One of the most dangerous polypharmacy situations is taking two medicines for the same thing. When you get new prescription medicine, does your doctor explain whether you ADD it to the ones you take or REPLACE an older medication with the new one? If it replaces a current drug, which one are you supposed to stop?
Using a mail-order pharmacy can also contribute to polypharmacy and the Prescribing Cascade. Mail-order medications can take a week or more until they arrive. Will you still remember what the doctor told you about your new prescription? Are you suppose to stop one of your medications when you start the new one?
Using more than one pharmacy hampers the ability of a pharmacist to recognize unnecessary or dangerous combinations of medicines because you don’t get all of your prescriptions in one place.
Why does polypharmacy tend to continue?
Power and status.
Physicians can be reluctant to change another doctor’s orders, especially if a medication is from a specialist.
A fragmented medical care system.
New and relevant information about you from specialists isn’t always shared with your other doctors promptly, creating gaps in knowledge of what has already happened to you. When vital information is missing, your doctor can prescribe medicines that you have already tried and failed or are allergic to.
Fear.
Some patients become anxious about stopping a medicine that they were told by a doctor that they would be on “for life.” They may feel that when a clinician suggests they reduce or stop that medication, they are “giving up” on them.
Do certain medicines cause more trouble than others?
Unfortunately, yes. Some medicines cause more side effects in older adults.
As we age, we gradually lose our ability to tolerate certain drugs. Adults over 65 years old are far more likely to experience dizziness, fatigue, and confusion from medication than younger people.

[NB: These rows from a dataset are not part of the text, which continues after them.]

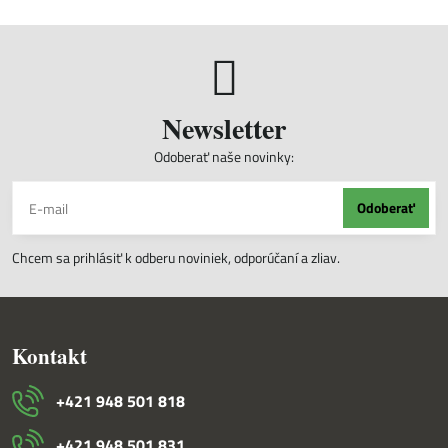
Newsletter
Odoberať naše novinky:
Odoberať
Chcem sa prihlásiť k odberu noviniek, odporúčaní a zliav.
Kontakt
+421 948 501 818
+421 948 501 831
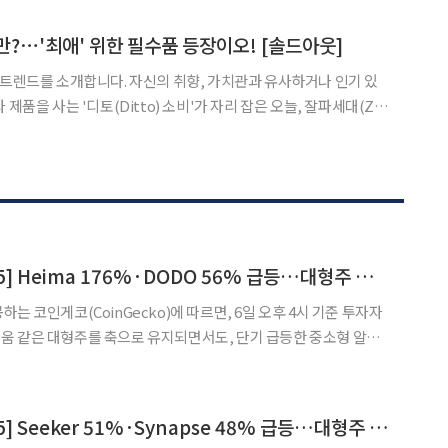
 “처음 등교 하는 날 저와 아들이 얼마나 긴장하고 걱정했는지 모
만?⋯'최애' 위한 필수품 등장이오! [솔드아웃]
 트렌드를 소개합니다. 자신의 취향, 가치관과 유사하거나 인기 있
 제품을 사는 '디토(Ditto) 소비'가 자리 잡은 오늘, 잘파세대(Z세
 곳은 어디일까요? 아이돌 콘서트 시작을 기다리는
에 띄는 게 있습니다. 공연이 시작되기도 전부터 무
[인기 검색 코인 톱15] Heima 176%·DODO 56% 급등…대형주 속 고변동 알트 부각
는 코인게코(CoinGecko)에 따르면, 6일 오후 4시 기준 투자자
움 같은 대형주를 축으로 유지되면서도, 단기 급등한 중소형 알트
 확산하는 모습이다. 검색 상위권에서는 비트코인과
다. 비트코인은 6만4764달러로 0.86% 올랐고 시가총액은
[인기 검색 코인 톱15] Seeker 51%·Synapse 48% 급등…대형주 속 중소형 알트 부각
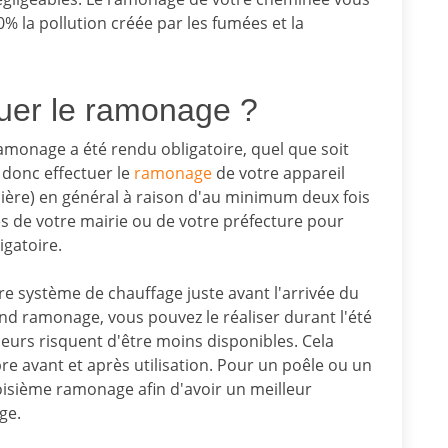
% la pollution créée par les fumées et la
uer le ramonage ?
amonage a été rendu obligatoire, quel que soit
 donc effectuer le
ramonage
de votre appareil
dière) en général à raison d'au minimum deux fois
s de votre mairie ou de votre préfecture pour
gatoire.
re système de chauffage juste avant l'arrivée du
nd ramonage, vous pouvez le réaliser durant l'été
urs risquent d'être moins disponibles. Cela
e avant et après utilisation. Pour un poêle ou un
roisième ramonage afin d'avoir un meilleur
ge.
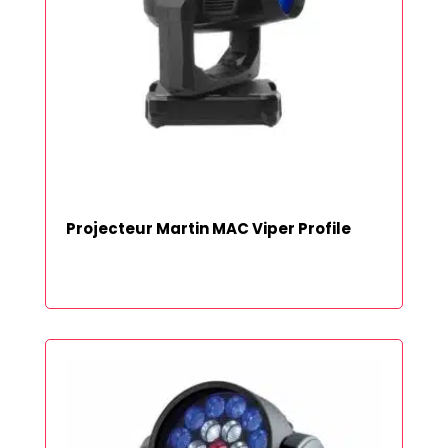
Projecteur Martin MAC Viper Profile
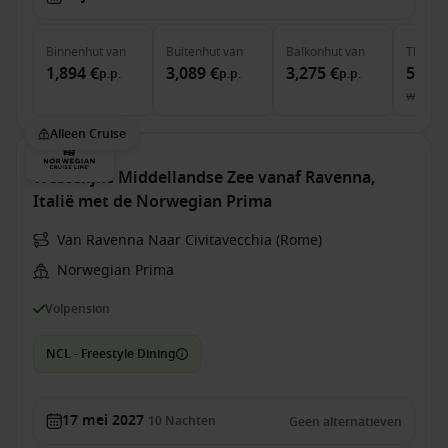
Binnenhut
van
Buitenhut
van
Balkonhut
van
The Ret
1,894 €
3,089 €
3,275 €
5,571
p.p.
p.p.
p.p.
was
5,
Alleen Cruise
Westelijke Middellandse Zee vanaf Ravenna,
Italië met de Norwegian Prima
Van Ravenna Naar Civitavecchia (Rome)
Norwegian Prima
Volpension
NCL - Freestyle Dining
17 mei 2027
10
Nachten
Geen alternatieven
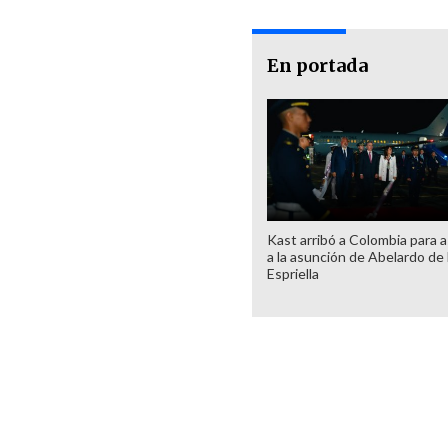
En portada
Kast arribó a Colombia para as
a la asunción de Abelardo de 
Espriella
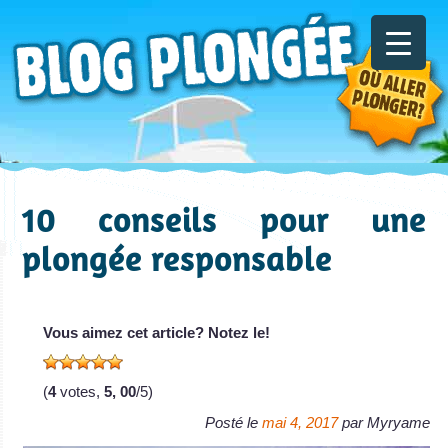
10 conseils pour une
plongée responsable
Vous aimez cet article? Notez le!
(
4
votes,
5, 00
/5)
Posté le
mai 4, 2017
par
Myryame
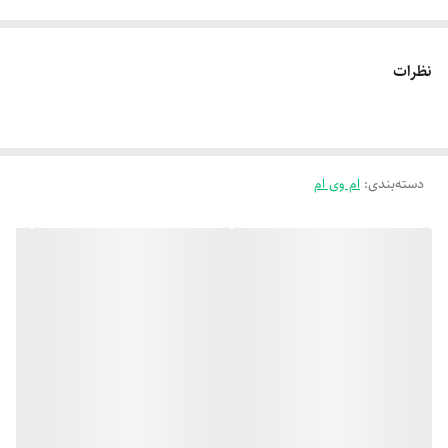
نظرات
دسته‌بندی
:
ام وی ام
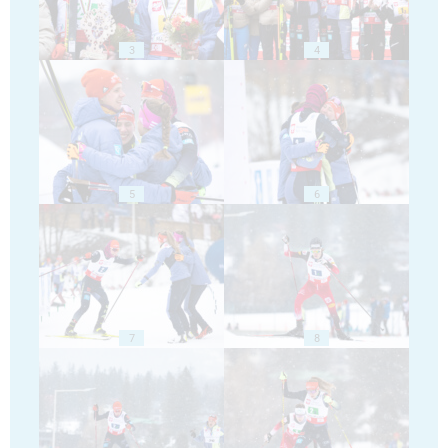
3
4
5
6
7
8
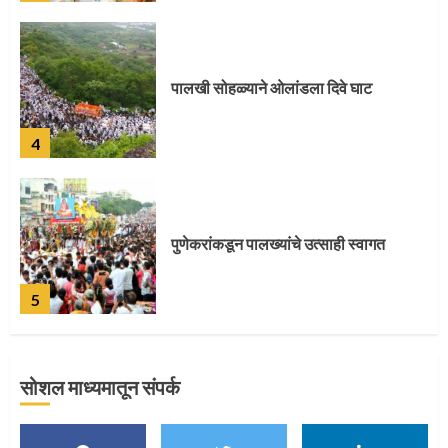
पालखी सोहळ्याने ओलांडला दिवे घाट
4
पुणेकरांकडून पालख्यांचे उत्साही स्वागत
5
सोशल माध्यमातून संपर्क
मुख्यमंत्र्यांच्या हस्ते विठ्ठलाची महापूजा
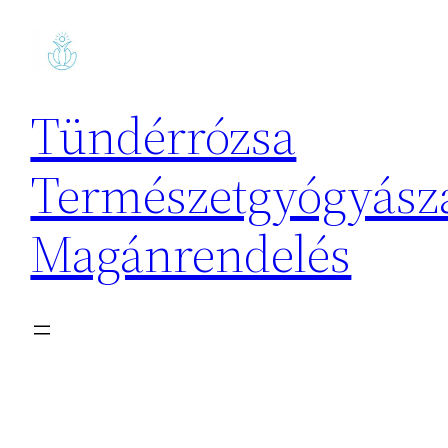
Ugrás
a
tartalomhoz
Tündérrózsa
Természetgyógyásza
Magánrendelés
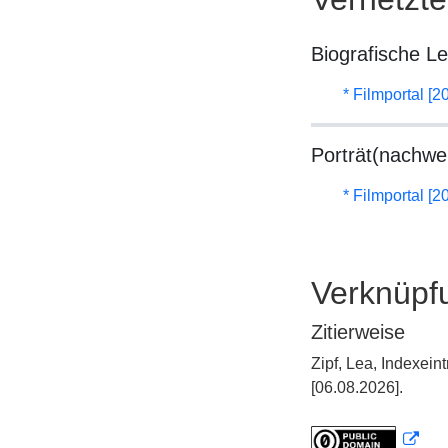
Biografische L
* Filmportal [2
Porträt(nachwe
* Filmportal [2
Verknüpf
Zitierweise
Zipf, Lea, Indexei
[06.08.2026].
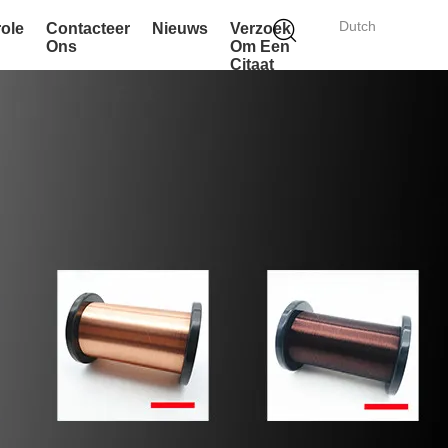
Dutch
role
Contacteer
Nieuws
Verzoek
Ons
Om Een
Citaat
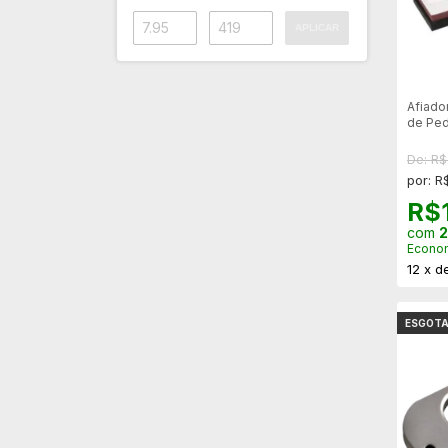
APLICAR
Afiado
de Ped
Grossa
De: R
por: R
R$
com
2
Econo
12
x
d
ESGOT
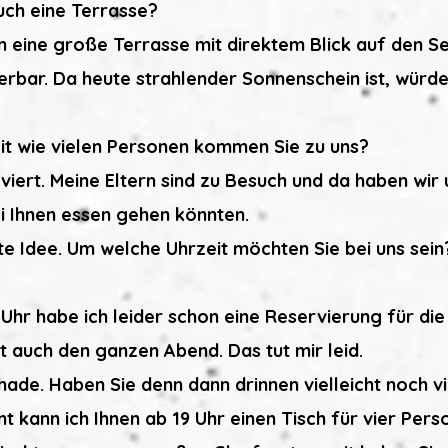
uch eine Terrasse?
en eine große Terrasse mit direktem Blick auf den Se
derbar. Da heute strahlender Sonnenschein ist, würd
Mit wie vielen Personen kommen Sie zu uns?
iert. Meine Eltern sind zu Besuch und da haben wir 
i Ihnen essen gehen könnten.
ute Idee. Um welche Uhrzeit möchten Sie bei uns sein
.
Uhr habe ich leider schon eine Reservierung für di
 auch den ganzen Abend. Das tut mir leid.
chade. Haben Sie denn dann drinnen vielleicht noch vi
nt kann ich Ihnen ab 19 Uhr einen Tisch für vier Pers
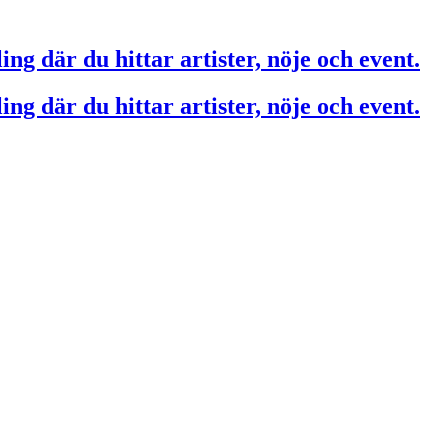
ing där du hittar artister, nöje och event.
ing där du hittar artister, nöje och event.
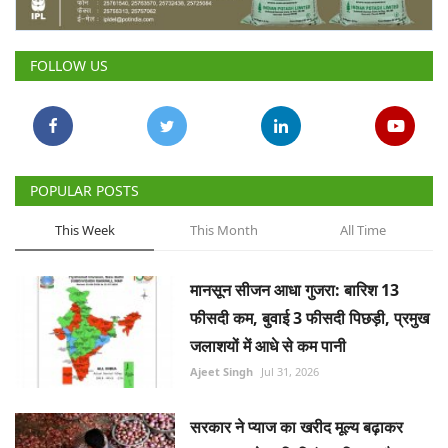
Gallery
FOLLOW US
National
Latest News
Agriculture Conclave and NACOF
POPULAR POSTS
Awards 2022
This Week
This Month
All Time
Agri Start-Ups
मानसून सीजन आधा गुजरा: बारिश 13
Language
फीसदी कम, बुवाई 3 फीसदी पिछड़ी, प्रमुख
English
Hindi
जलाशयों में आधे से कम पानी
Ajeet Singh
Jul 31, 2026
सरकार ने प्याज का खरीद मूल्य बढ़ाकर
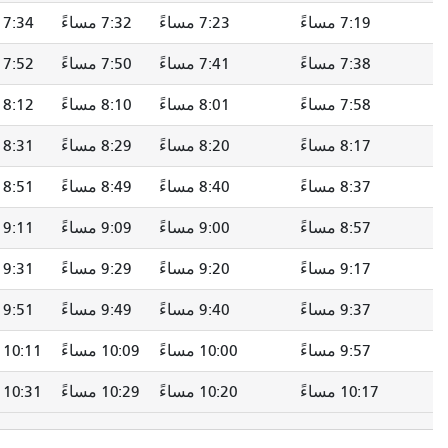
7:19 مساءً
7:23 مساءً
7:32 مساءً
7:34 مساءً
7:38 مساءً
7:41 مساءً
7:50 مساءً
7:52 مساءً
7:58 مساءً
8:01 مساءً
8:10 مساءً
8:12 مساءً
8:17 مساءً
8:20 مساءً
8:29 مساءً
8:31 مساءً
8:37 مساءً
8:40 مساءً
8:49 مساءً
8:51 مساءً
8:57 مساءً
9:00 مساءً
9:09 مساءً
9:11 مساءً
9:17 مساءً
9:20 مساءً
9:29 مساءً
9:31 مساءً
9:37 مساءً
9:40 مساءً
9:49 مساءً
9:51 مساءً
9:57 مساءً
10:00 مساءً
10:09 مساءً
10:11 مساءً
10:17 مساءً
10:20 مساءً
10:29 مساءً
10:31 مساءً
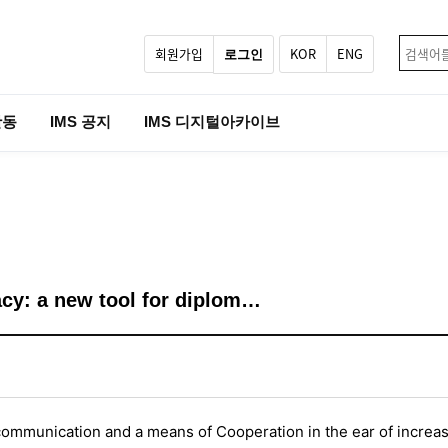
회원가입
KOR
ENG
로그인
활동
IMS 공지
IMS 디지털아카이브
cy: a new tool for diplom…
c communication and a means of Cooperation in the ear of increa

To avoid the Prescribing Cascade, ANY new symptom you experience should be considered a possible side effect of medicine until proven otherwise.
Here are 6 Ways to Protect Yourself from Polypharmacy and the Prescribing Cascade:
- Watch out when starting or changing medications.
After starting a new medication or after a dose adjustment, report any problems to your doctor right away. It’s better to decrease or change that medicine than end up on an additional one treating its side effects!
- Keep a complete list of ALL your medications and supplements.
Include all the non-prescription medicines and supplements you currently take, and any allergies or adverse experiences you have had with any specific drug in the past.
- Take your medication list to EVERY medical visit.
Whenever and wherever you receive medical care, give your medication list to your regular doctor, the Emergency Department, any specialist, even your dentist, and chiropractor.
- Keep your medication list updated.
After any hospital stay or appointment with a specialist, update your medication list with any new or discontinued medicines. Ask for a summary of the hospital stay or specialist appointment that includes any new plans or drugs, and use that to update your current list.
- Clarify any new medicine as either an addition OR a replacement.
Whenever you receive a new prescription medicine, make sure you understand whether it is in ADDITION to what you already are taking or REPLACES one of your current medications, along with which medicine to stop.
- Ask your pharmacist.
If you have questions about whether medicines belong together or could be a duplication, your pharmacist is a great resource.